[Exercise brief]:
Copy out each of the lines below that contains the string "aregister".
· · · · ·
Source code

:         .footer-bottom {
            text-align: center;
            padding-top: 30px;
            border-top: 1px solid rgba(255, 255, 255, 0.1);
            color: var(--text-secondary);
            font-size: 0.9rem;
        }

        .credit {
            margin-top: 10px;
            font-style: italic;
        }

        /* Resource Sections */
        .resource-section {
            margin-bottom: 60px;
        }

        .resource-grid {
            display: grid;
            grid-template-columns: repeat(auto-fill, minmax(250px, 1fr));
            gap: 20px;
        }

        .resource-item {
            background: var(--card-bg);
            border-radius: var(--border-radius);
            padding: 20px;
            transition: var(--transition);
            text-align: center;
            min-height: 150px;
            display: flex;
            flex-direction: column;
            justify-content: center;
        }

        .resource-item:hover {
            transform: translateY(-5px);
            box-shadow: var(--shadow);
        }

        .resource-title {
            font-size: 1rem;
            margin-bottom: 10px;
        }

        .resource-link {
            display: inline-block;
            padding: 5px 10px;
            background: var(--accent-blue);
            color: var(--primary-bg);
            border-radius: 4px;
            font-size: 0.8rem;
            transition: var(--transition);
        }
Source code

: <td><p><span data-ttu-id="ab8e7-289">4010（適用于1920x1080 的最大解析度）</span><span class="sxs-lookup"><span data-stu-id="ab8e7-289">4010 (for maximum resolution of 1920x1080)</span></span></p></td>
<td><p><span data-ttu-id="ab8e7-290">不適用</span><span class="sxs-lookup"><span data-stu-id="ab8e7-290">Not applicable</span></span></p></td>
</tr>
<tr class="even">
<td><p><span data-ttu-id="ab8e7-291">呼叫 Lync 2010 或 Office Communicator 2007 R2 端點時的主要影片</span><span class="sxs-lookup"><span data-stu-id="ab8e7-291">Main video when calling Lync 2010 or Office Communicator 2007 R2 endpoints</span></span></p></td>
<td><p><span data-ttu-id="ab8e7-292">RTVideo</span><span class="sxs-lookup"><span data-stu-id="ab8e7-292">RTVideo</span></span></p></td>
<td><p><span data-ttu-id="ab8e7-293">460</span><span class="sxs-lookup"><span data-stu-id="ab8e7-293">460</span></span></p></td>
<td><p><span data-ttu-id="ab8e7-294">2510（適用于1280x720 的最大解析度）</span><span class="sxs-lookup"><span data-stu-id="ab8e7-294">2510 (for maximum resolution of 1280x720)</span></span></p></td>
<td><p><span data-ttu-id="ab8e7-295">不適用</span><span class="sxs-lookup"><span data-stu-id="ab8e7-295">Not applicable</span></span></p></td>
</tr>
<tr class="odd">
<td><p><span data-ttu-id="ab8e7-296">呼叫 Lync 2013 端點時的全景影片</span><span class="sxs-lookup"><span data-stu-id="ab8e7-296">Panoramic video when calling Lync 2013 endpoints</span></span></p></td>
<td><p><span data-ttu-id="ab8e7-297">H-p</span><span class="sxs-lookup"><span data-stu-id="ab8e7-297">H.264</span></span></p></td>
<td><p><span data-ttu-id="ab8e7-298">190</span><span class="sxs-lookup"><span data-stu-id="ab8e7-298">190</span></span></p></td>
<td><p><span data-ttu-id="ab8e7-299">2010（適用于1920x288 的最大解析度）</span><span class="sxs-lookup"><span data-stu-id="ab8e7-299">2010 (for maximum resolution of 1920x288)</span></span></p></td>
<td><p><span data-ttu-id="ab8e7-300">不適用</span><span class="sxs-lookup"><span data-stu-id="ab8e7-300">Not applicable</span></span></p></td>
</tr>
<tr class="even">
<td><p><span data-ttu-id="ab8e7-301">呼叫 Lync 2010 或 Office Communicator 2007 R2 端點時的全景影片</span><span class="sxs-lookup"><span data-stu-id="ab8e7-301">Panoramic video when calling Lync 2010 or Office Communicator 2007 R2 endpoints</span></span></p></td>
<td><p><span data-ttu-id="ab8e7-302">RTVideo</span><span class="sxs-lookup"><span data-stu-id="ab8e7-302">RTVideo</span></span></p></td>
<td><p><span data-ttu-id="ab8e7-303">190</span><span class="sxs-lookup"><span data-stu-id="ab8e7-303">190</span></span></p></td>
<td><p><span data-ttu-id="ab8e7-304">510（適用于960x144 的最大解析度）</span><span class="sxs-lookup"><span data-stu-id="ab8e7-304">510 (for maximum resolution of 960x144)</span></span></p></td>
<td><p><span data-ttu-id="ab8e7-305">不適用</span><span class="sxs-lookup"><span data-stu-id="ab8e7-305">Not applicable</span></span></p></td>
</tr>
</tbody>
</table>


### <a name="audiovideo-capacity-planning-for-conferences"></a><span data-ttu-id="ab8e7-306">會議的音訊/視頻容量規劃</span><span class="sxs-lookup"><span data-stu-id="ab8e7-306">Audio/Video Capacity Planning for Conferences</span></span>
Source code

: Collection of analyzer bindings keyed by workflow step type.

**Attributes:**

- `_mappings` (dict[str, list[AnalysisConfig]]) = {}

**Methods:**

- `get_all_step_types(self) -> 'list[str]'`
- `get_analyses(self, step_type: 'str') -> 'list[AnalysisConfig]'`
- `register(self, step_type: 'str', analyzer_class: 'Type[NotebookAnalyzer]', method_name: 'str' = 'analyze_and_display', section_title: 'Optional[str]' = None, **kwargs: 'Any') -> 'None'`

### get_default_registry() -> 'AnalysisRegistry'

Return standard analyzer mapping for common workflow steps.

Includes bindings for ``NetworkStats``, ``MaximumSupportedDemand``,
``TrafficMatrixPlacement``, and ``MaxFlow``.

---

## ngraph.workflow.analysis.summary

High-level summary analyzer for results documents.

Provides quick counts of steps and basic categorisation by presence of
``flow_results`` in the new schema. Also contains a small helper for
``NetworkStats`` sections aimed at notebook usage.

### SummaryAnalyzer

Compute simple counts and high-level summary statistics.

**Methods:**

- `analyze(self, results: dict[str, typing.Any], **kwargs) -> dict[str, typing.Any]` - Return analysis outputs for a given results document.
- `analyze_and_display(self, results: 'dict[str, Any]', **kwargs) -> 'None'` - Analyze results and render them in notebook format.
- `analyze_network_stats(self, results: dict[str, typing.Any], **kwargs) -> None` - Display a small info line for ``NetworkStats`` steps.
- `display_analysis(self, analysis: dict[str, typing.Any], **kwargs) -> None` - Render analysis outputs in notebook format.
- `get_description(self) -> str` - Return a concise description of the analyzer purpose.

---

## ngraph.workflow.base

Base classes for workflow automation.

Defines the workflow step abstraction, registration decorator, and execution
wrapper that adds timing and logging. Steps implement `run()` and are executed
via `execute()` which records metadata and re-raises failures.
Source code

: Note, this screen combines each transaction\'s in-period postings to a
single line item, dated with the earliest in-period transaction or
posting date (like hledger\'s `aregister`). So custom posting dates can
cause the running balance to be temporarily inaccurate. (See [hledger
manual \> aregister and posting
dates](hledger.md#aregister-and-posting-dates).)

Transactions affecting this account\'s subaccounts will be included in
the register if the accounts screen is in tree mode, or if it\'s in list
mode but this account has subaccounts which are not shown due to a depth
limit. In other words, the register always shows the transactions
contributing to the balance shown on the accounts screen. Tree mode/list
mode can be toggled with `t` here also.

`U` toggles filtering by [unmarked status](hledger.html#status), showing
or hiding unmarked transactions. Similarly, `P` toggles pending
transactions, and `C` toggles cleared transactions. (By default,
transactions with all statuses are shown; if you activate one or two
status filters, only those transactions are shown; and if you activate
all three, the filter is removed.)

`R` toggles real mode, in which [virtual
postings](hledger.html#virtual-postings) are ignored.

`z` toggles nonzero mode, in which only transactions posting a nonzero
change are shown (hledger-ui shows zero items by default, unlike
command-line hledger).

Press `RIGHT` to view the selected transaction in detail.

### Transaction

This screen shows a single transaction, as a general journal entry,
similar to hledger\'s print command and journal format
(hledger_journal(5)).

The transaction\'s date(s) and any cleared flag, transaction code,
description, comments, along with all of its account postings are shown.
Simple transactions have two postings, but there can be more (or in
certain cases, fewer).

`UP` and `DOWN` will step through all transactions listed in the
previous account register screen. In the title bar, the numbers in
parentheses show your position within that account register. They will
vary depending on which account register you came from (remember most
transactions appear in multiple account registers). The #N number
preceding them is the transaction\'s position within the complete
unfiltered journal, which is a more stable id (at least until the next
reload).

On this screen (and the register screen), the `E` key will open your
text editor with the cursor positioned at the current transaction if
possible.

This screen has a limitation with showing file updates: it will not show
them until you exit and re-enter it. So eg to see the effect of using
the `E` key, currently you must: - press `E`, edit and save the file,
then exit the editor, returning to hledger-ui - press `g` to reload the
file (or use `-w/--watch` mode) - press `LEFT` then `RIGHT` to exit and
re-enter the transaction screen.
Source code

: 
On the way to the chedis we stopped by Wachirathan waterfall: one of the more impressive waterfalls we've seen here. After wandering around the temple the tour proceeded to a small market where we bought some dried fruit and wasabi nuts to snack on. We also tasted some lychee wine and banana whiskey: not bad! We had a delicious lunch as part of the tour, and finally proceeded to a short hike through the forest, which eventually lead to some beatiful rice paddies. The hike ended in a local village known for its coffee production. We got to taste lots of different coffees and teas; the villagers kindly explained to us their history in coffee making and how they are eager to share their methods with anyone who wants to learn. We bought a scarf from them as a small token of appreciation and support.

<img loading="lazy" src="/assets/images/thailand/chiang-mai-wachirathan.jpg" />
· · · · ·
[Output for this task]:
posting date (like hledger\'s `aregister`). So custom posting dates can
manual \> aregister and posting
dates](hledger.md#aregister-and-posting-dates).)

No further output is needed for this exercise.